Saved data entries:

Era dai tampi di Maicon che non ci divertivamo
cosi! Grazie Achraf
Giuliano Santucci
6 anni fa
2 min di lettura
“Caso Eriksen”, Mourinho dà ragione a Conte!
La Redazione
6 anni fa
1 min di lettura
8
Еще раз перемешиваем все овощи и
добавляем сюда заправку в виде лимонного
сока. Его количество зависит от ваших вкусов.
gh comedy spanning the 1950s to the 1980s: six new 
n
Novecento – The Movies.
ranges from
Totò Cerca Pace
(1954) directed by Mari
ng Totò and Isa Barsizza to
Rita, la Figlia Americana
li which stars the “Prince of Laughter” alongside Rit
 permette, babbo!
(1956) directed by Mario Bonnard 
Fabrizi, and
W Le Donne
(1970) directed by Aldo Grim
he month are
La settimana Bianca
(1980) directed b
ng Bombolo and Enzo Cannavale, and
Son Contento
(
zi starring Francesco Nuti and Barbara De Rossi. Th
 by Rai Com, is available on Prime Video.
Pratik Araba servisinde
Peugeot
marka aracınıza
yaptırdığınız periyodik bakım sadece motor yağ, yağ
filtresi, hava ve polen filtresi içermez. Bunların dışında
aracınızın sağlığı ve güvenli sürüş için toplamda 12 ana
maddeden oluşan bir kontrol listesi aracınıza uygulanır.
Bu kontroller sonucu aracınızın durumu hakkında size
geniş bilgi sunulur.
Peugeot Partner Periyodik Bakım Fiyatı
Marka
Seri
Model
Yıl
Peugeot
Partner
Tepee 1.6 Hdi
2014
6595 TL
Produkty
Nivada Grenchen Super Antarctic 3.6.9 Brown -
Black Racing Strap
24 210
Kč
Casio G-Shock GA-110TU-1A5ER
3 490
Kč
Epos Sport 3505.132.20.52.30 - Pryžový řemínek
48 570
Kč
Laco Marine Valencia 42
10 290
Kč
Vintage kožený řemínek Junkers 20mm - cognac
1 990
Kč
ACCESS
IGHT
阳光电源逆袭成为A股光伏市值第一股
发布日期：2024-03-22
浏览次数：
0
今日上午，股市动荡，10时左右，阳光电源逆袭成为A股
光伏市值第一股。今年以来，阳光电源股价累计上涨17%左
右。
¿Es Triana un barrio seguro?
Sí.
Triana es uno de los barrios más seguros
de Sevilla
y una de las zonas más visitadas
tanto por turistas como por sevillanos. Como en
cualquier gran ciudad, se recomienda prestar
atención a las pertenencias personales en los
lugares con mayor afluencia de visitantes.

*The problem*: Could you write out the lines from the very first one through the line containing "ng Totò and Isa Barsizza to", both included, with no changes?

*Problem solution*:
Era dai tampi di Maicon che non ci divertivamo
cosi! Grazie Achraf
Giuliano Santucci
6 anni fa
2 min di lettura
“Caso Eriksen”, Mourinho dà ragione a Conte!
La Redazione
6 anni fa
1 min di lettura
8
Еще раз перемешиваем все овощи и
добавляем сюда заправку в виде лимонного
сока. Его количество зависит от ваших вкусов.
gh comedy spanning the 1950s to the 1980s: six new 
n
Novecento – The Movies.
ranges from
Totò Cerca Pace
(1954) directed by Mari
ng Totò and Isa Barsizza to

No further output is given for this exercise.